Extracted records
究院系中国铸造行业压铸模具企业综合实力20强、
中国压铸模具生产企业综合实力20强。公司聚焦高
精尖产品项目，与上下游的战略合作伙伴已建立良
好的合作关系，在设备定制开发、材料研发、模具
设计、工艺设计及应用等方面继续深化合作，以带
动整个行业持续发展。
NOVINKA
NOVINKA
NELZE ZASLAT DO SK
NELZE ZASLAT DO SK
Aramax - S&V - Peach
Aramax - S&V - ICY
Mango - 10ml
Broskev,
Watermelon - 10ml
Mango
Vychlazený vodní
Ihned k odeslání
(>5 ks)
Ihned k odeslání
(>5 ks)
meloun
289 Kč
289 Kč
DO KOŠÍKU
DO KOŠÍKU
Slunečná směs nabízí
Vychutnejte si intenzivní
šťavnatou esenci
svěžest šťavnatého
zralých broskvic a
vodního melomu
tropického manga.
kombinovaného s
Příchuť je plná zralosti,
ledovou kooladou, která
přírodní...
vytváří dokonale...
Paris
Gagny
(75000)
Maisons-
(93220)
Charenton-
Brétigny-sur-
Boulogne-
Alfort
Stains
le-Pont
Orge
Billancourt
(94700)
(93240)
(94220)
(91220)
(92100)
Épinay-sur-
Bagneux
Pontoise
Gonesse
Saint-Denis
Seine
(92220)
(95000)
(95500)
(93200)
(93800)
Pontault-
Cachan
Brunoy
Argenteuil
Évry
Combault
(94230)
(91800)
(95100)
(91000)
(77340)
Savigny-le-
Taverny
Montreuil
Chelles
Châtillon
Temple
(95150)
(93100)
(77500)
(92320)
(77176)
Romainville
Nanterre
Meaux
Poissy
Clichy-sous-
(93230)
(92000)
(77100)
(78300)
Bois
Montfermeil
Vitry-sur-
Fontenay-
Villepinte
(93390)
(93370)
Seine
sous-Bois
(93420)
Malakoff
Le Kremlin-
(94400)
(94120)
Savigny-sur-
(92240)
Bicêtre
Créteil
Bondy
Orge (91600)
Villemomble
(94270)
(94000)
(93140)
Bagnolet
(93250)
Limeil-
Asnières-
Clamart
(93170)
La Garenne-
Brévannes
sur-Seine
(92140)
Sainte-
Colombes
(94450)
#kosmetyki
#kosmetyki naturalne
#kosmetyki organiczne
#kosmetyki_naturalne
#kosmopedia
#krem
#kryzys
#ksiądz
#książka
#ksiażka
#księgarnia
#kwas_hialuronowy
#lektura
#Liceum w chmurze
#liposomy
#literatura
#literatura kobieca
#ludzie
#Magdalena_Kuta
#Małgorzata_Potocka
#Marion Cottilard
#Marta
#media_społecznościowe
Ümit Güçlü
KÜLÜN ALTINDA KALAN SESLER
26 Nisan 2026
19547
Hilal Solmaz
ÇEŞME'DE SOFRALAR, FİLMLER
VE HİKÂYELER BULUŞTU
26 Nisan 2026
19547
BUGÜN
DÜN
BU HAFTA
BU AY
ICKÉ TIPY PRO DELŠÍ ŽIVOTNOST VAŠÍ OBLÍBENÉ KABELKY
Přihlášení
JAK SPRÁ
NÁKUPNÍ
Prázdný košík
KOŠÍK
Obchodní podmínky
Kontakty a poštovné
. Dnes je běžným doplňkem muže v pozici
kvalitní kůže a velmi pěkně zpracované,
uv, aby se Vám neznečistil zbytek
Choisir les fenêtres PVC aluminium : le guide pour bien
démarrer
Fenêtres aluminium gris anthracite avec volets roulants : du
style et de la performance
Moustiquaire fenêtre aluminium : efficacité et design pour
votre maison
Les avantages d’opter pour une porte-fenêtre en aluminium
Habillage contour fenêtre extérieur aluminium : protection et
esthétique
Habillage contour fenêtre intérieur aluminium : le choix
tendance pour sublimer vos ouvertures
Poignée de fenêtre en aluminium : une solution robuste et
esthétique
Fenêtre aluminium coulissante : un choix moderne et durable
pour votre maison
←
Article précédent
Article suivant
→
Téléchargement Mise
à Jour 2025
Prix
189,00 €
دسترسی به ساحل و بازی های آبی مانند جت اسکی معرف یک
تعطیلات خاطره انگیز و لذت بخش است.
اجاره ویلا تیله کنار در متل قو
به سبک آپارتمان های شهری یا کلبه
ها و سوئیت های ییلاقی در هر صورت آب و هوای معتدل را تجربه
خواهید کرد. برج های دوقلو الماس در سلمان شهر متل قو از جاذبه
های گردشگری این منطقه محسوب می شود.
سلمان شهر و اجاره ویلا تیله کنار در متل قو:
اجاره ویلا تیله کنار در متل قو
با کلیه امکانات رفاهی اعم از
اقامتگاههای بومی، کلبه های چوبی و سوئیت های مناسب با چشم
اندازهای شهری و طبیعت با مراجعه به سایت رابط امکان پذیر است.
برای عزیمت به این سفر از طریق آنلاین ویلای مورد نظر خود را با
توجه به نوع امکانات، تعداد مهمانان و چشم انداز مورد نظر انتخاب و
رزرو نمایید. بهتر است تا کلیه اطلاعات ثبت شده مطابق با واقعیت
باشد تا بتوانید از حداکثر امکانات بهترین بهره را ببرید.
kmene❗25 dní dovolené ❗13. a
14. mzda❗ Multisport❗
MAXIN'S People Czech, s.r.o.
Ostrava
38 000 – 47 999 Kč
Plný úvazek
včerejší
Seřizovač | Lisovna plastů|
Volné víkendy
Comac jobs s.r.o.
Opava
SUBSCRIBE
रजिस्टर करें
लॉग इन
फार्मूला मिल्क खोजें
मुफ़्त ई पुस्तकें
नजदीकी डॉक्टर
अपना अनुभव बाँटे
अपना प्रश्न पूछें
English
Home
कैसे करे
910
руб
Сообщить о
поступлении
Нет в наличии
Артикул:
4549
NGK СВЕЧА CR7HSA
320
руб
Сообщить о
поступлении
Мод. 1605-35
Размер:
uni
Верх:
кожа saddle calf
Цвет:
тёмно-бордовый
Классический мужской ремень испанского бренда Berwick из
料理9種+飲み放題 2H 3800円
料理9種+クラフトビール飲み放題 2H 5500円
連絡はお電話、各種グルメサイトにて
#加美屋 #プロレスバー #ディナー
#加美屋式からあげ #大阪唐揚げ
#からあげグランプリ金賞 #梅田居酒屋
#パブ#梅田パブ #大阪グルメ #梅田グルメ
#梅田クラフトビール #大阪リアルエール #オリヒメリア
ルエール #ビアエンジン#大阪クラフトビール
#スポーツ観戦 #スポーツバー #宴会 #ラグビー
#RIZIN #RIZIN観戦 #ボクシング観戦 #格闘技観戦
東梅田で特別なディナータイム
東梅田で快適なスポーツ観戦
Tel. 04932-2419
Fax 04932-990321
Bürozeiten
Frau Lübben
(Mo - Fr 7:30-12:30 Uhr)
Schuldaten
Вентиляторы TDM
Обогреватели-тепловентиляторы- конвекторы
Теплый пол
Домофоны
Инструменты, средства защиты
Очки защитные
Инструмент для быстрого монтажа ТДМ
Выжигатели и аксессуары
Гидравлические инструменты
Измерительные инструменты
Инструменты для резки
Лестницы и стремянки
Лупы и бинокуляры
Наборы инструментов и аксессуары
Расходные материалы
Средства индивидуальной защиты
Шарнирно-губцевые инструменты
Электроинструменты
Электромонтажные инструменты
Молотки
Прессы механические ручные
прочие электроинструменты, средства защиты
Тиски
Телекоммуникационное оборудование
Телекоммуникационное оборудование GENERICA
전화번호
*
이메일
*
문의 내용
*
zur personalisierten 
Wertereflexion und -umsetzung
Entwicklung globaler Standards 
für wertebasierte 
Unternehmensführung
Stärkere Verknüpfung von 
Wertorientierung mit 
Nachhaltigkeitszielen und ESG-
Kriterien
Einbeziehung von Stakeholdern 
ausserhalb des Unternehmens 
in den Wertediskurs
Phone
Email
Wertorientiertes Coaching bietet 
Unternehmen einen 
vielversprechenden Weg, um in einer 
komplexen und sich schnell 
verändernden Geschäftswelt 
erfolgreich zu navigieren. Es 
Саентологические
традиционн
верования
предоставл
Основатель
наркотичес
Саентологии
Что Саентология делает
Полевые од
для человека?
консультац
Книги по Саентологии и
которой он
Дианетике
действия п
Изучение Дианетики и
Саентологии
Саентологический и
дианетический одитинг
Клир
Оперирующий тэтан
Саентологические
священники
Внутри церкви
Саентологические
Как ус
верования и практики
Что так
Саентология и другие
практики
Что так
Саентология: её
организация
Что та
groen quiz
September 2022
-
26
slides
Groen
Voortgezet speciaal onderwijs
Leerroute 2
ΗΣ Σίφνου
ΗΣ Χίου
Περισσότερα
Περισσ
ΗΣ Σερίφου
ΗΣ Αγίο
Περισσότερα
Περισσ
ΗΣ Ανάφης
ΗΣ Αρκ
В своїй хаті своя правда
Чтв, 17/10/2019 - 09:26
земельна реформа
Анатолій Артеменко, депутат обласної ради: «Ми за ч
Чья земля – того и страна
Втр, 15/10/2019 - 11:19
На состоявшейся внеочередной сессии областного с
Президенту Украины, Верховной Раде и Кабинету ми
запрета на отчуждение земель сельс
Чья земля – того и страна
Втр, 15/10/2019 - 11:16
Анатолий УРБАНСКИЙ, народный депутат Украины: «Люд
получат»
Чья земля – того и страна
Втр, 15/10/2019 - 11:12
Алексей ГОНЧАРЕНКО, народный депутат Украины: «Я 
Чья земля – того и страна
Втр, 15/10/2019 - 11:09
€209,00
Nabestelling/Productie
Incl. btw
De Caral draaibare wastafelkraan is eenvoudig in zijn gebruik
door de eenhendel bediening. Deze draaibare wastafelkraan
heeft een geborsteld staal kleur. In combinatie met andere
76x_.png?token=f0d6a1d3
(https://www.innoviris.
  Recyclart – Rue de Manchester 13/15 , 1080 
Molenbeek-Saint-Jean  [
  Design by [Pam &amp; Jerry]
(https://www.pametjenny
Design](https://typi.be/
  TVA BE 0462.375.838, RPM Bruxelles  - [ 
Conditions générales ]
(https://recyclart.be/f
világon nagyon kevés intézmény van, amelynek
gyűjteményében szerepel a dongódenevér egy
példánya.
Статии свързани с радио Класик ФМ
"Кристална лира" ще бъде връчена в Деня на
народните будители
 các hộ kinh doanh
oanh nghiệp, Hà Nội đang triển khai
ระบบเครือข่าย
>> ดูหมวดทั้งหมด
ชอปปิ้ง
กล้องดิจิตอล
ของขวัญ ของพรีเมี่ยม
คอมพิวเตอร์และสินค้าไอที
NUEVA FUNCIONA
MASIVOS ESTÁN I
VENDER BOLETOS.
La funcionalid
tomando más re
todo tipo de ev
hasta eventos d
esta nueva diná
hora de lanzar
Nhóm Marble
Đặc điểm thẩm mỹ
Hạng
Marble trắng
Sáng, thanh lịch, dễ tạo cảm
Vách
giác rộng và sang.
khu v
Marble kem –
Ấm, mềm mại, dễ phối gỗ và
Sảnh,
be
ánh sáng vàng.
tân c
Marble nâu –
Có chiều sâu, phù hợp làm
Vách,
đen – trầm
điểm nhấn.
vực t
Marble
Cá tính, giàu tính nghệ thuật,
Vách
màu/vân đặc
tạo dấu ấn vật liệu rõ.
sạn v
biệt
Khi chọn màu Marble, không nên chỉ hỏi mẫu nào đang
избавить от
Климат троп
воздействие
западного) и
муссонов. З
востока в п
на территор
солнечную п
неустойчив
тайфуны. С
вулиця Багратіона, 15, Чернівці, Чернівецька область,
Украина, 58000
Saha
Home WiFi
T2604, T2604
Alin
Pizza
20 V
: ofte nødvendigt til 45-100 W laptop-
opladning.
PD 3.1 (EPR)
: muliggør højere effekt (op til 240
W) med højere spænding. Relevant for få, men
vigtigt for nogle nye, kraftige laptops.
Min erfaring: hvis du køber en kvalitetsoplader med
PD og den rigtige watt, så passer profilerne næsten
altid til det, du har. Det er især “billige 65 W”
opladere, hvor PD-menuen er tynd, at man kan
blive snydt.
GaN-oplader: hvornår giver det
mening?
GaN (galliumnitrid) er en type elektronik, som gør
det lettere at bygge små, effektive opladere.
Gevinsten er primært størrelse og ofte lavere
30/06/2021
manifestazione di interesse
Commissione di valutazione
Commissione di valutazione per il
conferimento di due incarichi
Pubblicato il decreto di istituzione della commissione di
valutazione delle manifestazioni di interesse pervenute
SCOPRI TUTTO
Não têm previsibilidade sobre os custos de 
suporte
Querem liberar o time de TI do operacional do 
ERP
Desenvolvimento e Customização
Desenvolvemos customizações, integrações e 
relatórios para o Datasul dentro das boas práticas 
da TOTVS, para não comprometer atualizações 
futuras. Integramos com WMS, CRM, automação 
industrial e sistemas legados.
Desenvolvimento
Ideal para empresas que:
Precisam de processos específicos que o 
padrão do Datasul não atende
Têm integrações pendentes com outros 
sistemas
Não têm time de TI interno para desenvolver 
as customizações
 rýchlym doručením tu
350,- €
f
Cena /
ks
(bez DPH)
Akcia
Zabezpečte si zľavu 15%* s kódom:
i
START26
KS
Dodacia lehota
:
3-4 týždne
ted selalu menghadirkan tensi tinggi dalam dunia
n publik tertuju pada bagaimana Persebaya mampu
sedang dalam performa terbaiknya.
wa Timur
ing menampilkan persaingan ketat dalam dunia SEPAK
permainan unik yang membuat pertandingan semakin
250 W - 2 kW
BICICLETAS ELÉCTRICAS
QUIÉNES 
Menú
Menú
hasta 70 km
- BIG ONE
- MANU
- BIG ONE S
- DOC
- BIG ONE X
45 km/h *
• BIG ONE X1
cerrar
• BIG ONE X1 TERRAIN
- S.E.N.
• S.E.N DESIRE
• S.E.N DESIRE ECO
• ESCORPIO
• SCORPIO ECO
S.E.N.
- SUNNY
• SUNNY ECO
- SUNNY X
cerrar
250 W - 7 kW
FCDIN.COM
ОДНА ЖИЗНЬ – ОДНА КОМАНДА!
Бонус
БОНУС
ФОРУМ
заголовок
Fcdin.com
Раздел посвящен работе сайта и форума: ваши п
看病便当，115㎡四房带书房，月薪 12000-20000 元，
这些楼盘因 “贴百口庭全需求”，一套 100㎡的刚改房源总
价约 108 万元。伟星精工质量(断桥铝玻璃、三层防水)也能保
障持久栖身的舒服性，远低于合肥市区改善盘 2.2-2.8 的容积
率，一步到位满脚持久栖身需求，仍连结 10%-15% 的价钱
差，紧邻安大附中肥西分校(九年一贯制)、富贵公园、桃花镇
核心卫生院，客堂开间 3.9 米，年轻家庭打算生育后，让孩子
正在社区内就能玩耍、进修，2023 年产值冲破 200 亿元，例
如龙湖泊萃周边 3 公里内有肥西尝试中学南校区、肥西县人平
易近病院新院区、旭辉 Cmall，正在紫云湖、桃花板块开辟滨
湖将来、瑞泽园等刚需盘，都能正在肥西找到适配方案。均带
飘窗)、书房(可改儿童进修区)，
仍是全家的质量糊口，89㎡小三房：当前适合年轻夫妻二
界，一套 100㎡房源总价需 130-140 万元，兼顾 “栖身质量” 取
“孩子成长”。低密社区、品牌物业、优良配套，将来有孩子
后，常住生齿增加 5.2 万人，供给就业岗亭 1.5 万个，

_Work item_
In the records above, find the line with "altid til det, du"; write out exactly that line and each one after it, stopping after the line with "ing menampilkan persaingan".

_Exercise solution_
altid til det, du har. Det er især “billige 65 W”
opladere, hvor PD-menuen er tynd, at man kan
blive snydt.
GaN-oplader: hvornår giver det
mening?
GaN (galliumnitrid) er en type elektronik, som gør
det lettere at bygge små, effektive opladere.
Gevinsten er primært størrelse og ofte lavere
30/06/2021
manifestazione di interesse
Commissione di valutazione
Commissione di valutazione per il
conferimento di due incarichi
Pubblicato il decreto di istituzione della commissione di
valutazione delle manifestazioni di interesse pervenute
SCOPRI TUTTO
Não têm previsibilidade sobre os custos de 
suporte
Querem liberar o time de TI do operacional do 
ERP
Desenvolvimento e Customização
Desenvolvemos customizações, integrações e 
relatórios para o Datasul dentro das boas práticas 
da TOTVS, para não comprometer atualizações 
futuras. Integramos com WMS, CRM, automação 
industrial e sistemas legados.
Desenvolvimento
Ideal para empresas que:
Precisam de processos específicos que o 
padrão do Datasul não atende
Têm integrações pendentes com outros 
sistemas
Não têm time de TI interno para desenvolver 
as customizações
 rýchlym doručením tu
350,- €
f
Cena /
ks
(bez DPH)
Akcia
Zabezpečte si zľavu 15%* s kódom:
i
START26
KS
Dodacia lehota
:
3-4 týždne
ted selalu menghadirkan tensi tinggi dalam dunia
n publik tertuju pada bagaimana Persebaya mampu
sedang dalam performa terbaiknya.
wa Timur
ing menampilkan persaingan ketat dalam dunia SEPAK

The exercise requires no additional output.